À la suite de l'arrêté préfectoral, l'enquête est menée sur le terrain par un commissaire enquêteur et bénéficie d'une large publicité dans le département concerné. Dans l'hypothèse où elle se montre concluante, l'enquête débouche sur le prononcé d'une déclaration d'utilité publique du projet (DUP) qui est susceptible de recours devant le juge administratif.

L'enquête parcellaire est également ouverte par arrêté préfectoral et menée par un commissaire enquêteur. Elle se base sur le descriptif précis des parcelles devant faire l'objet d'une expropriation. Elle a pour but de déterminer précisément les biens situés dans l'emprise du projet et d'identifier leurs propriétaires. Cette enquête aboutit, le cas échéant, à un arrêté préfectoral actant la cessibilité des parcelles, publié au recueil départemental des actes administratifs et notifié aux propriétaires concernés.

Le transfert de propriété est la conséquence de la DUP et de l'arrêté de cessibilité. À défaut d'accord amiable entre le propriétaire concerné et l'autorité expropriante, le juge de l'expropriation près le tribunal judiciaire est saisi afin qu'il prononce une ordonnance d'expropriation.

Cette ordonnance a pour effet de transférer les droits réels et la propriété du bien à la personne publique, sous réserve que l'expropriant ait « procédé au paiement de l'indemnité ou, en cas d'obstacle au paiement ou de refus de le recevoir, à la consignation de l'indemnité ou qu'il ait obtenu l'acceptation ou la validation de l'offre d'un local de remplacement » 18 ( * ) . L'ancien propriétaire conserve seulement la jouissance du bien jusqu'au paiement ou à la consignation de l'indemnité.

Le montant de l'indemnité est fixé amiablement lorsque le propriétaire accepte l'offre de l'autorité expropriante ou, à défaut, par le juge de l'expropriation. Elle est composée d'une indemnité principale correspondant à la valeur vénale du bien exproprié ainsi que d'éventuelles indemnités accessoires réparant les préjudices causés par l'expropriation.

Le code de l'expropriation pour cause d'utilité publique précise, en outre, que « dans le délai d'un mois, soit du paiement de l'indemnité ou, en cas d'obstacle au paiement, de sa consignation, soit de l'acceptation ou de la validation de l'offre d'un local de remplacement, les détenteurs sont tenus de quitter les lieux.
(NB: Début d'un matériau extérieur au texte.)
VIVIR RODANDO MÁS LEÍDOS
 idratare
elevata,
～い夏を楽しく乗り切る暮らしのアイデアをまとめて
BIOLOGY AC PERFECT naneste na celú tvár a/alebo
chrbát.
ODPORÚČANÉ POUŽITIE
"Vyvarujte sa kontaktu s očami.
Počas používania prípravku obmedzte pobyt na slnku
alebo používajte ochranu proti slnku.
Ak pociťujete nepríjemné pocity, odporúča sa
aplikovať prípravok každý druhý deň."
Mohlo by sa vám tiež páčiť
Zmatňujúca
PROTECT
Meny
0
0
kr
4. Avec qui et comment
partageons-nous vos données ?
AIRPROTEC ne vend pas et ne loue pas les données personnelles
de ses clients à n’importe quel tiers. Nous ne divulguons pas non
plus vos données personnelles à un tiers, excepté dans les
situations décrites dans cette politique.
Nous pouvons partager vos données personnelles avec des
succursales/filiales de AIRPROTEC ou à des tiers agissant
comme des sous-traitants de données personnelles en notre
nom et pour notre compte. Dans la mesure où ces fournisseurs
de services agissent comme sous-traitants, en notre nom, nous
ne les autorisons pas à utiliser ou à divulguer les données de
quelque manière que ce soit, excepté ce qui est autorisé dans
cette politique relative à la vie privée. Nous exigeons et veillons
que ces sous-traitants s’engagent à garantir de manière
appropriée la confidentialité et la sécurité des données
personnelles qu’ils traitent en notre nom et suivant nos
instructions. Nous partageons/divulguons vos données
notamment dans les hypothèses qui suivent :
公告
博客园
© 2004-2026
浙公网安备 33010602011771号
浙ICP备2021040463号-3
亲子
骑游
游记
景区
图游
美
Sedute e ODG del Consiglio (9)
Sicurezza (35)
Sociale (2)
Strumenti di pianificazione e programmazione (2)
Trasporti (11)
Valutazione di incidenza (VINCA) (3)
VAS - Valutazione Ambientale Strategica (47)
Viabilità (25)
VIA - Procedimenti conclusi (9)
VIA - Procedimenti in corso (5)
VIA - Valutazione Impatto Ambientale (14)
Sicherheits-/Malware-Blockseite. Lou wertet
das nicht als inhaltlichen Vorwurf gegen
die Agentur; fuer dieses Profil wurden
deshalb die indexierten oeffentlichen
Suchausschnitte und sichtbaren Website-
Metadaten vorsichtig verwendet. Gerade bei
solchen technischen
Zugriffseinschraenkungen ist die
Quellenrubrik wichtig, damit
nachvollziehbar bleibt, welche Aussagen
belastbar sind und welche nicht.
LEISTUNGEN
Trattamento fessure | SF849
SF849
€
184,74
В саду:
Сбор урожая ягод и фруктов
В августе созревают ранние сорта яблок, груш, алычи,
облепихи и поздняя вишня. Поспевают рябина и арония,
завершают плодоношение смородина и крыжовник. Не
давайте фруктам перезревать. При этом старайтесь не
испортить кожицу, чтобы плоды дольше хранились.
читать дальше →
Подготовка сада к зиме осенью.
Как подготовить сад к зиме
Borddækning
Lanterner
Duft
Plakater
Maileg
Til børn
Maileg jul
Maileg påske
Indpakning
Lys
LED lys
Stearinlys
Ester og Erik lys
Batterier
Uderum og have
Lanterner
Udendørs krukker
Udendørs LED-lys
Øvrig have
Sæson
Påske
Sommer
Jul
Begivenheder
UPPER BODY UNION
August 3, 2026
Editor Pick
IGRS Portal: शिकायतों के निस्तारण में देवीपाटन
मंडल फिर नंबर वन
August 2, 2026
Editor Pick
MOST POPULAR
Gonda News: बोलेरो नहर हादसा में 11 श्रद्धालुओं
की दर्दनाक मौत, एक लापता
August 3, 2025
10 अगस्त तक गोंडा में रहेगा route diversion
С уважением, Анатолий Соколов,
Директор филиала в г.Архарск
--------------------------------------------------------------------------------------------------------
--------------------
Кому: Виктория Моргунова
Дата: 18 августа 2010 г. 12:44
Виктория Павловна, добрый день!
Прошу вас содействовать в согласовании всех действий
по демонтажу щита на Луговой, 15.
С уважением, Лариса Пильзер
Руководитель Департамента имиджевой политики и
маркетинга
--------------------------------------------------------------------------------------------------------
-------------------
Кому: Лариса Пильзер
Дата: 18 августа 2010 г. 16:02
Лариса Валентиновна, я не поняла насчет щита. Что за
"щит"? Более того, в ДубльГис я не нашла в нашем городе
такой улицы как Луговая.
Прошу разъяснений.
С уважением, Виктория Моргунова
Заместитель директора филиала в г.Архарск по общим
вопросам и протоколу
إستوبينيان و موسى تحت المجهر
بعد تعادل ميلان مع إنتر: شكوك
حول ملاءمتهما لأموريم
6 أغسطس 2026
Passé ce délai qui ne peut, en aucun cas, être modifié, même par autorité de justice, il peut être procédé à l'expulsion des occupants » 19 ( * ) .

En cas d'urgence, le juge peut, s'il ne s'estime pas suffisamment éclairé, « fixer le montant d'indemnités provisionnelles et autoriser l'expropriant à prendre possession moyennant le paiement ou, en cas d'obstacle au paiement, la consignation des indemnités fixées » 20 ( * ) .


* 15 Vocabulaire juridique, Gérard Cornu, association Henri Capitant, puf.

* 16 Article L. 2243-4 du CGCT.

* 17 Article 66 de la Constitution du 4 octobre 1958.

* 18 Article L. 222-1 du code l'expropriation pour cause d'utilité publique.

* 19 Article L. 231-1 du code l'expropriation pour cause d'utilité publique.

* 20 Article L. 232-1 du code l'expropriation pour cause d'utilité publique.